== TEXTE À ANALYSER

Et si un méga El Niño avait conduit à la plus grosse extinction de notre planète ?


Jusqu’ici, la communauté scientifique avait conclu que la plus grande extinction du vivant de notre planète, à la fin du Permien, avait été entrainée par des éruptions volcaniques. Toutefois, des chercheurs mettent en avant l’existence de phénomènes El Niño qui auraient aussi eu une place centrale dans cette extinction.

Entre le Permien et le Trias, soit il y a environ 250 millions d’années, la Terre vivait sa troisième grande crise du vivant. C’est aussi la période d’extinction la plus dévastatrice puisqu’environ 95 % des espèces marines et 70 % des espèces terrestres ont disparu, en l’espace de 30 000 ans environ. Les causes profondes de cette catastrophe sont encore assez floues et régulièrement débattues par les chercheurs. Jusqu’à aujourd’hui, la piste principale envisagée lie cette extinction aux épisodes volcaniques intenses des Trapps de Sibérie, qui auraient drastiquement réchauffé la planète. Pourtant, selon une équipe de chercheurs, une inadéquation subsiste entre cette piste unique et le calendrier des pertes animales et végétales. Il existerait donc, selon eux, un autre mécanisme de destruction qui aurait agi en parallèle. L’étude a été publiée dans la revue Science.

====
== DONNÉES EXTRAITES

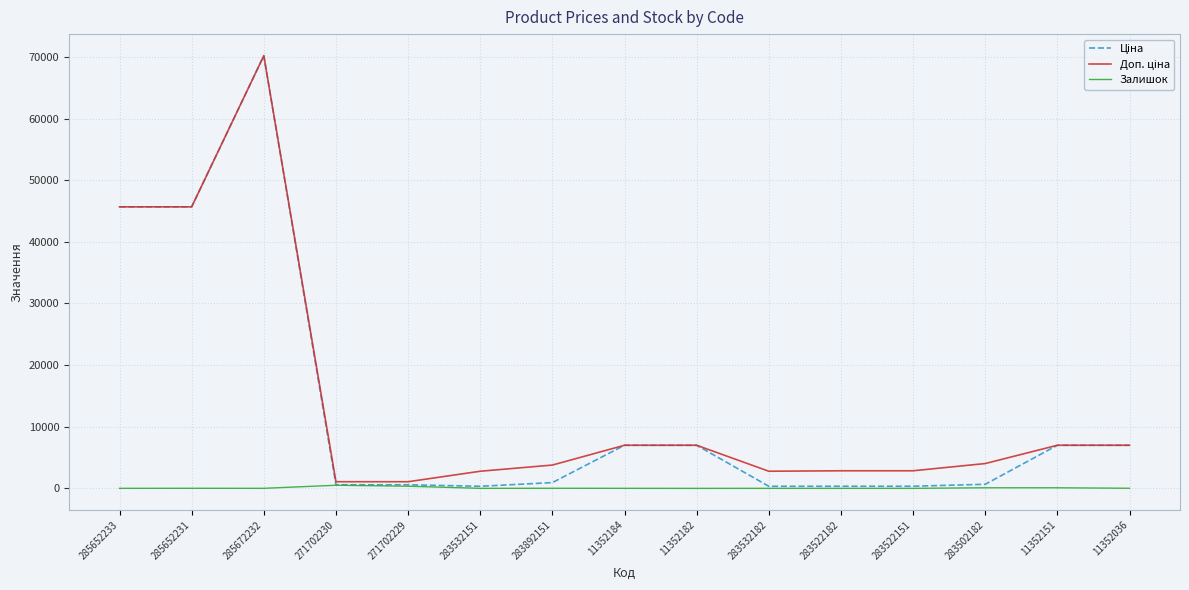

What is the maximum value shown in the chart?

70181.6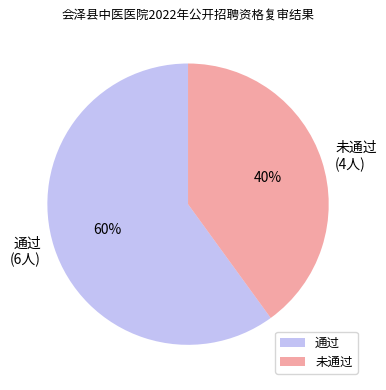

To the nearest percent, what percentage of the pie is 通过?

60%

====
== DONNÉES EXTRAITES

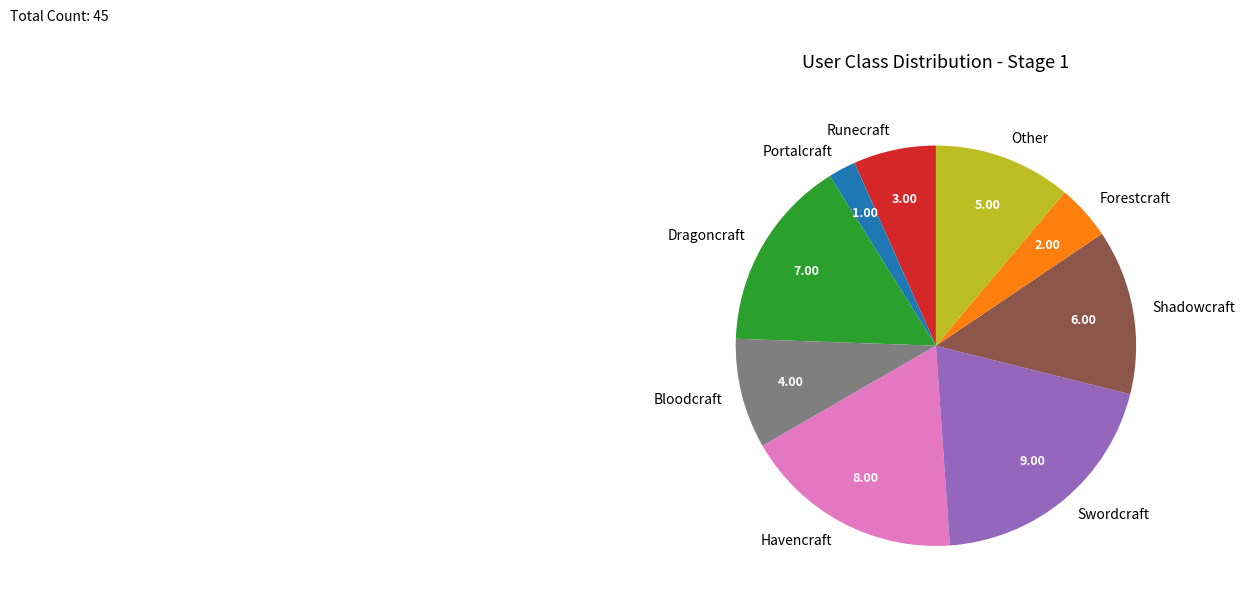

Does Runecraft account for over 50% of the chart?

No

====

(LISTE DES ACTIVITÉS)
- a) Répondez à chacune de ces questions sur l'article consacré à l'extinction de la fin du Permien.
(i) Quelle part des espèces marines a disparu lors de cette extinction ?
(ii) À quels épisodes volcaniques la piste principale lie-t-elle cette extinction ?
(iii) Dans quelle revue l'étude a-t-elle été publiée ?
- b) Poursuivez l'article sur l'extinction de la fin du Permien à partir de sa dernière phrase.
Les données forment un matériel distinct du texte.

(CORRIGÉ DE L'EXERCICE)
- a)
(i) Environ 95 % des espèces marines.
(ii) Aux épisodes volcaniques intenses des Trapps de Sibérie.
(iii) Dans la revue Science.

- b)
Des épisodes volcaniques majeurs

Il y a 250 millions d’années, la configuration de la Terre était bien différente de celle que nous connaissons aujourd’hui. En effet, les terres émergées (nos continents) étaient « fusionnées » en un supercontinent appelé Pangée et ce dernier était entouré d’une vaste étendue océanique appelée Panthalassa. En outre, il existait, au centre de la Pangée, une très grande mer nommée Téthys.   

Schéma illustrant l’agencement de la Terre il y a 252 millions d’années,
Source : Alex Farnsworth de l’Université de Bristol

À cette époque, la Terre vivait des épisodes volcaniques intenses, sous la forme d’éruptions pyroclastiques et de grandes coulées de laves sur une surface équivalente à celle de l’Australie. Celles-ci ont libéré de grandes quantités de gaz à effet de serre sur plusieurs milliers d’années, qui ont-elles même entraîné une forte hausse des températures sur l’ensemble du globe. Selon les chercheurs de cette étude, la simple hausse des températures n’est pas l’unique cause de l’extinction. En effet, ils mettent en avant l’existence d’un phénomène El Niño à grande échelle, corrélé à cette hausse des températures, qui auraient entrainer ainsi une crise d’origine plus généralement climatique.

Des méga El Niño

El Niño est un phénomène climatique qui se traduit par des régimes de vents et des courants d’eau anormalement chaude, de l’océan pacifique vers l’est. De nos jours, ils se produisent par intermittence tous les 2 à 7 ans et durent généralement de 9 à 18 mois. Ils produisent à la fois des sécheresses et de fortes précipitations à divers endroits du globe.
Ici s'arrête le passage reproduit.